Seeking increased US backing, Anchiano delists from TASE

The company is currently focused on treating early-stage bladder cancer, but says the principle is applicable to many cancer types.

Anchiano Therapeutics CEO Dr. Frank G. Haluska (photo credit: Courtesy)
Anchiano Therapeutics CEO Dr. Frank G. Haluska
(photo credit: Courtesy)
Biopharmaceutical company Anchiano Therapeutics completed the process of voluntarily delisting from the Tel Aviv Stock Exchange on Tuesday, aiming to catalyze the development of novel cancer therapies by securing increased backing from American investors.
Now traded only on the Nasdaq, Anchiano’s gene therapy technology is based on introducing a “Trojan horse” into cancer cells – a toxic gene that is activated in cancer cells and kills them.
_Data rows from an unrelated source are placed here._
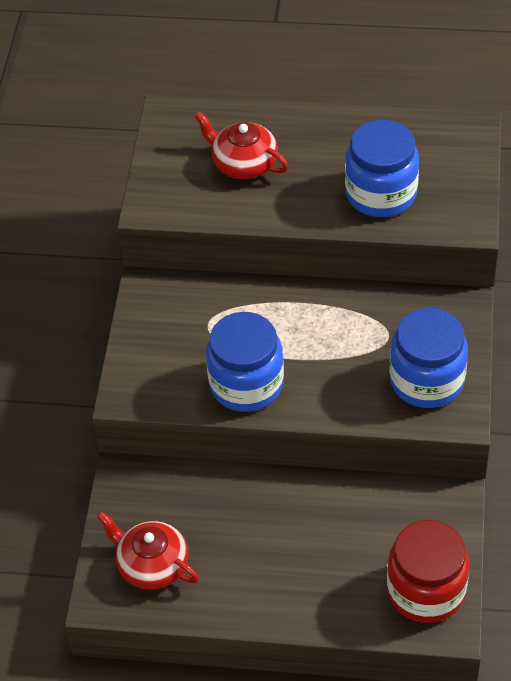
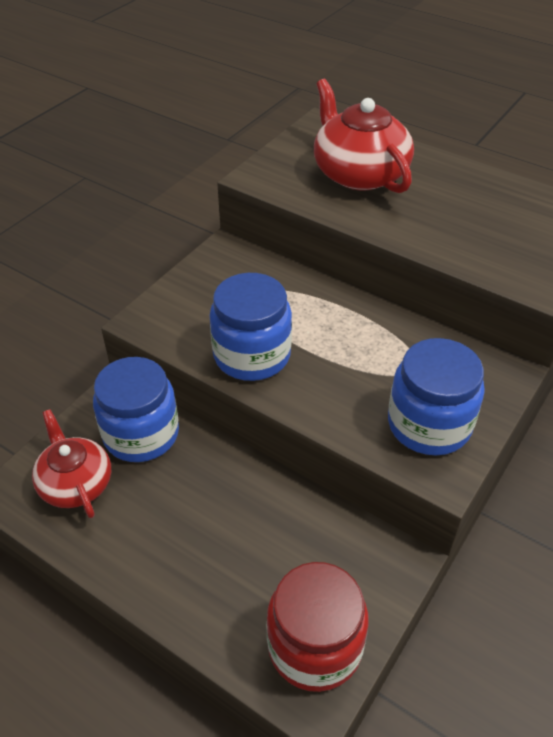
camera: 25 degrees right, 5 degrees down
red teapot [195,112,289,179] -> red teapot [314,79,414,193], size x1.52
blue jar [345,120,419,217] -> blue jar moved to [93,357,179,462]

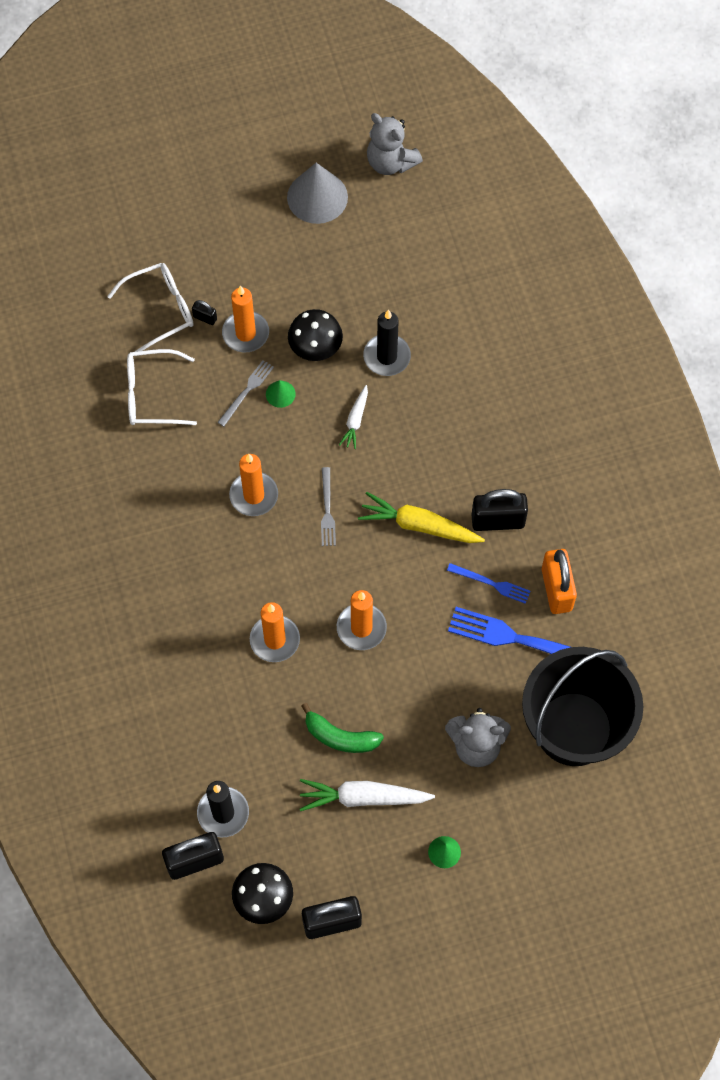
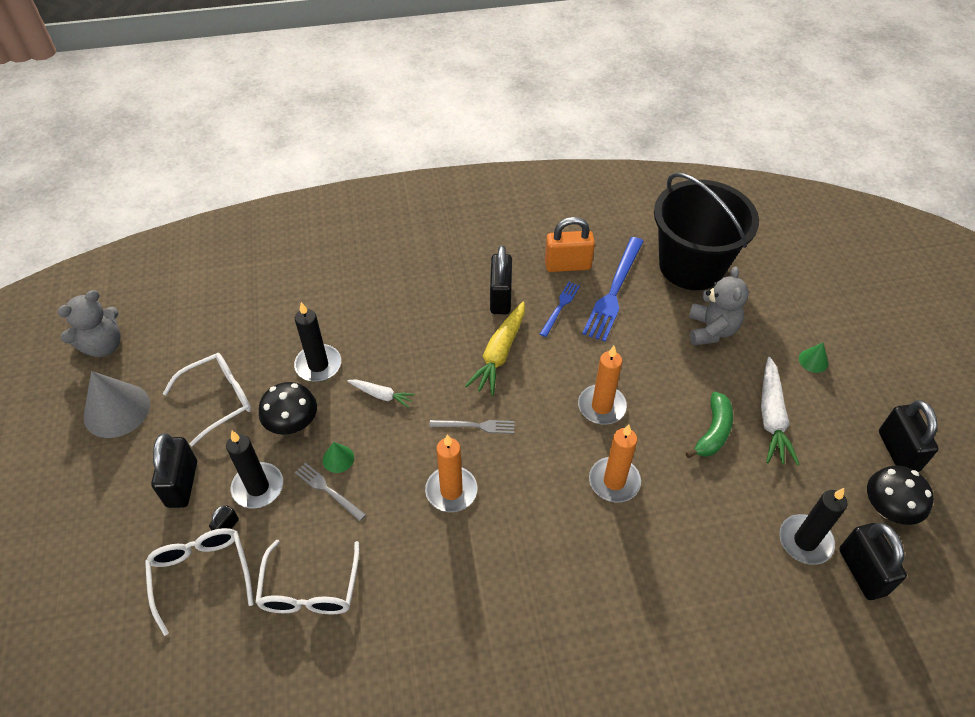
camera: 85 degrees left, 15 degrees down
orange candle [222,285,269,352] -> black candle [226,431,283,509]
none -> black padlock [151,433,197,508]
none -> white glasses [163,353,251,446]

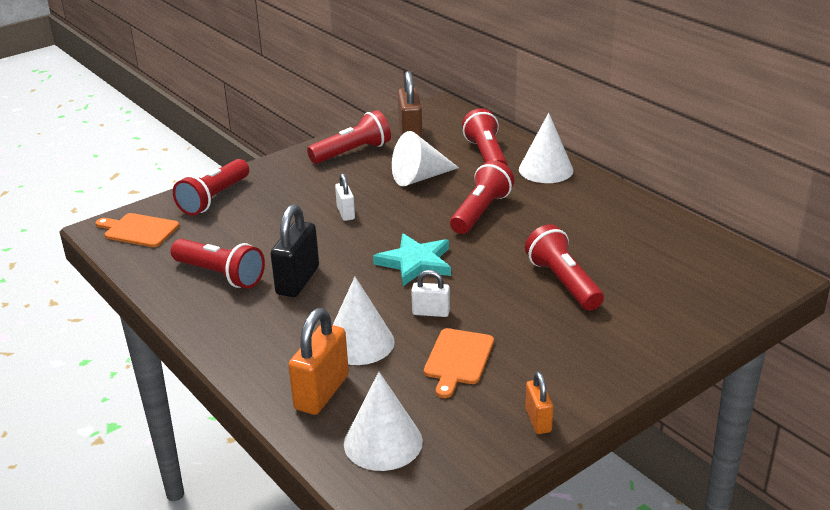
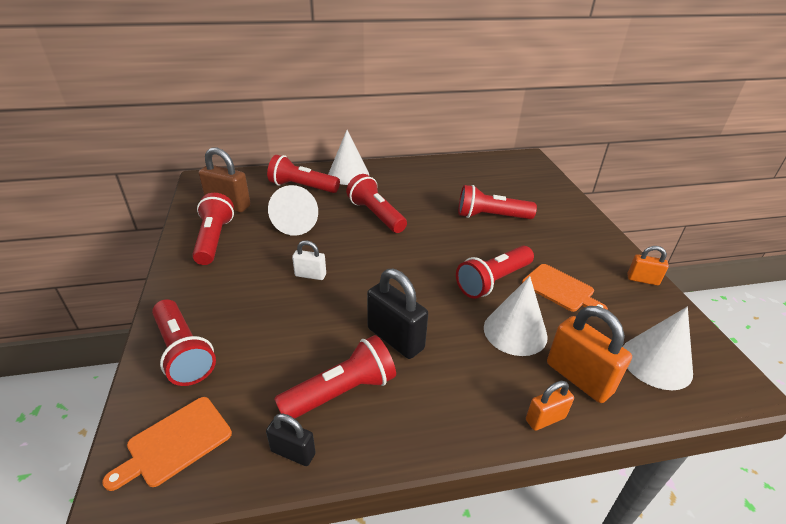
camera: 65 degrees left, 5 degrees up
turquoise star [373,233,451,286] -> none
white padlock [411,270,450,317] -> red flashlight [456,246,534,299]
none -> black padlock [266,414,316,466]
none -> orange padlock [526,381,574,431]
The company is currently focused on treating early-stage bladder cancer, but says the principle is applicable to many cancer types.
“The best source of capital for drug development companies is based in the United States, with American investors possessing a good understanding of the drug development process and biopharma industry,” Anchiano president and CEO Dr. Frank G. Haluska told The Jerusalem Post on a recent visit to Israel.
“Identifying a thought-leading investor from the American community has very strong favorable prognostics for the company. Coupling strong US investment with the emergence of data in the next six months or so gives us the best prospects for capitalizing the company correctly.”
Located in Cambridge, Massachusetts, and Jerusalem’s Har Hotzvim science campus, Anchiano’s research activities are based upon the discovery of the human H19 gene by the late Hebrew University professor, Avraham Hochberg.
“Although our headquarters are in Cambridge, part of our R&D activities will remain in Israel,” said Haluska. “The reason for delisting from the Tel Aviv Stock Exchange is to make investing in the company more simple and trading in the stock less uncertain with the arbitrage between the two exchanges.”
Therapy based on H19, a gene expressed in over 40 different types of cancer, aims to kill cancer cells while sparing normal bladder tissue.
The toxin used by Anchiano is part of the diphtheria toxin, and is so potent that even one molecule can kill the whole cell. The company is able to induce the expression of the diphtheria toxin only in cancer cells by fusing the diphtheria gene with part of the H19 gene.
“This approach, based on innovation and technology that came out of the Hebrew University of Jerusalem, was really born 15 years ago. What has prevented it from moving more quickly is primarily the right climate for supporting gene therapy and believing it will work,” said Haluska.
“There have been a number of big transactions recently in the gene therapy arena. Large pharma is investing in either its own gene therapy efforts, like Novartis, or acquiring gene therapy operations, like Pfizer and Roche.”
Anchiano is currently situated – Haluska believes – to take advantage of the increasing awareness that gene therapy is a plausible approach to treating cancer and other diseases.
In April 2018, the company announced that it secured $22.8 million in funding, led by Israeli private equity fund Shavit Capital, and joined by new and existing US and Israeli investors, including life sciences investment company Clal Biotechnology Industries.
“The funding enabled us to start our first pivotal trial, which was critical to the company and gave us momentum toward potential approval,” said Haluska.
“It also laid the groundwork for an initial public offering on Nasdaq. As soon as the US government reached a compromise to end its shutdown in January, we embarked on the IPO and raised $30.5m. in funding.”
Anchiano’s Inodiftagene vixteplasmid therapy, formerly BC-819, has been tested in six clinical trials to date, of which three trials were for the treatment for non-muscle-invasive bladder cancer (NMIBC).
The company’s current pivotal development program features two registrational trials in NMIBC. The first trial, the Codex Trial, commenced in December 2018 and is now recruiting patients. The first interim data from the trial is expected by the end of the year.